Mer, 26 Lug 2006
Nelle nuove maglie il loghino della Coppa Italia è stato spostato sulla manica. I maligni dicono per far spazio allo scudetto: questo non è dato sapere se sia vero, per certo l’Inter sta per vincere il suo 14esimo scudetto della sua storia.
Sì perché ormai non ci sono più dubbi: attorno al 28 luglio, giorno più giorno meno, la Federcalcio e la Lega assegneranno lo scudetto 2005/2006 al club di via Durini, Milano.
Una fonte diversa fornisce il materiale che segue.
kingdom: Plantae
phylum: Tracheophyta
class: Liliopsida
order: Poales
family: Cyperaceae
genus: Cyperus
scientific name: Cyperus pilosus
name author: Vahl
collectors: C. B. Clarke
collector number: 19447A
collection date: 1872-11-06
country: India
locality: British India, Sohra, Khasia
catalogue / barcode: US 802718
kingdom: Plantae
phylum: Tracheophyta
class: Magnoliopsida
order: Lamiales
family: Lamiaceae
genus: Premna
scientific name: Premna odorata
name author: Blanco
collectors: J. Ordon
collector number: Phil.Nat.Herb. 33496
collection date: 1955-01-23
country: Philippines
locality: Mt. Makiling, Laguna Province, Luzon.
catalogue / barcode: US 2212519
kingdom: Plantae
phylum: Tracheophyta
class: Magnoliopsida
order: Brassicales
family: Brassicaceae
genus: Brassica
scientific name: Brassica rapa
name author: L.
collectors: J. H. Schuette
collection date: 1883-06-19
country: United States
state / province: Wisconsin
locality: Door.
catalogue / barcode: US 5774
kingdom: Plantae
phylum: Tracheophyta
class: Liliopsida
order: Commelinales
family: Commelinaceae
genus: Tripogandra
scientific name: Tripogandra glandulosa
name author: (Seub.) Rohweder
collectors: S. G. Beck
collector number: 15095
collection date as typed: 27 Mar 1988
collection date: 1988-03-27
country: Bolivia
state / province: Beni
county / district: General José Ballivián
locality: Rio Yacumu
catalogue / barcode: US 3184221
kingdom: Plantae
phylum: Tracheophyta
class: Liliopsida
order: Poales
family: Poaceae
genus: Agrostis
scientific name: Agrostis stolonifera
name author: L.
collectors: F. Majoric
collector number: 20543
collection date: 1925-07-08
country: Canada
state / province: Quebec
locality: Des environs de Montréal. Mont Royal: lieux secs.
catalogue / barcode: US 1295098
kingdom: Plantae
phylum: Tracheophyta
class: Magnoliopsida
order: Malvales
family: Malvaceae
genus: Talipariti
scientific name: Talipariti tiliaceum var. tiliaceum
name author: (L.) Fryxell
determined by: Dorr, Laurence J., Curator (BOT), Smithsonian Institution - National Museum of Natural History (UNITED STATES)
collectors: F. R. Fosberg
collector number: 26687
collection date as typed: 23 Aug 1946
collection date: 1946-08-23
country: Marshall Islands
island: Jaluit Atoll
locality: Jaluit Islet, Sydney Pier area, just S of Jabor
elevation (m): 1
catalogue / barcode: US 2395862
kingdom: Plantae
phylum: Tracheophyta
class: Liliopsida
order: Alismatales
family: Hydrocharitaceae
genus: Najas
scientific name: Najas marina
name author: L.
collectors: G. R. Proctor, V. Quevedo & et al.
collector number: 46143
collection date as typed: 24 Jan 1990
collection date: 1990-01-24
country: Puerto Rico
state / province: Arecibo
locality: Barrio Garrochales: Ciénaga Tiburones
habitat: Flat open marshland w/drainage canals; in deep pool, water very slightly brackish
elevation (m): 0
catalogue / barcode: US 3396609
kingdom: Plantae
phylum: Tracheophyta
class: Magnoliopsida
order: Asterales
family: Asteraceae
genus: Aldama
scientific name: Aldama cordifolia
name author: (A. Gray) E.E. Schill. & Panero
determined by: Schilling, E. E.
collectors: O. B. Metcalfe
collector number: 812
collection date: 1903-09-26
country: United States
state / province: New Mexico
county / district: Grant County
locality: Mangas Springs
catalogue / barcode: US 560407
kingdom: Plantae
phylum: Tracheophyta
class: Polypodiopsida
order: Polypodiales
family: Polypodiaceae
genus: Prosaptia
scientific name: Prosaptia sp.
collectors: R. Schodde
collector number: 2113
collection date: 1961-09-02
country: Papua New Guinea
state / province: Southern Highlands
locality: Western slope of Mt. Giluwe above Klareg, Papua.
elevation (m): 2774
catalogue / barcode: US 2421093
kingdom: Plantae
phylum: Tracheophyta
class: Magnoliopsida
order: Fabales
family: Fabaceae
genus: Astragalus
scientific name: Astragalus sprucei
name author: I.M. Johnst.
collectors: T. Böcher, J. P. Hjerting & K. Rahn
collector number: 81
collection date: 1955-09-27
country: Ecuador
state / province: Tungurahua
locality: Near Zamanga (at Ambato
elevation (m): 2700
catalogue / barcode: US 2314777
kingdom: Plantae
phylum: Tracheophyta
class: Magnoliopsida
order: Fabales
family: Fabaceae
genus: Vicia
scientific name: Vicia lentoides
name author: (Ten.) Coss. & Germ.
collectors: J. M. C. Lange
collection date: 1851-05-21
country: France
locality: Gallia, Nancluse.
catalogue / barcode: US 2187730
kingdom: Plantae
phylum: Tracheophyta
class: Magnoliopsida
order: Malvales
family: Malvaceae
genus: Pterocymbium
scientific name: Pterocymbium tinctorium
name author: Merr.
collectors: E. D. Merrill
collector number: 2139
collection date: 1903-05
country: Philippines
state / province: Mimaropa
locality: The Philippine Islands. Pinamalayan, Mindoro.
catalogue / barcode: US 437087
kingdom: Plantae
L’assegnazione ”balneare” e retroattiva del tricolore dell’ultimo campionato è un segno dei tempi in cui vive il calcio italiano con classifiche alterate e retrocessioni forzate.
Ma c’è anche chi, come il patron nerazzurro Moratti, sostiene che assegnare lo scudetto all’Inter sia dovuto. “Insisto sullo scudetto per un fatto di distinzione, per distinguersi dagli altri. Altrimenti sembra che tutto il Campionato italiano sia coinvolto in questa cosa - ha detto Moratti - Ci sono un sacco di società , squadre e presidenti non coinvolti, ed è bene farlo capire. Ma con un riconoscimento e non con un premio, perché il premio all’onestà non ci dovrebbe essere. Diciamo quindi un riconoscimento formale che differenzi il comportamento“.
L’Inter dà per scontato che il titolo dell’ultima stagione gli venga assegnato. Per questo la linea decisa dal club di Moratti è quella di non presentarsi come parte terza nel processo d’appello aspettandosi lo scudetto come ‘fatto naturale’.
E così sarà : Federcalcio e Lega si riuniranno in una commissione speciale per capire se esistono precedenti storici all’Estero: un forte input in questo senso viene dall’Uefa che ha minacciato, in caso di mancata assegnazione del titolo, di togliere un posto Champions all’Italia. Assegnazione dello scudetto dovuto e quindi Inter campione d’Italia 2005/2006.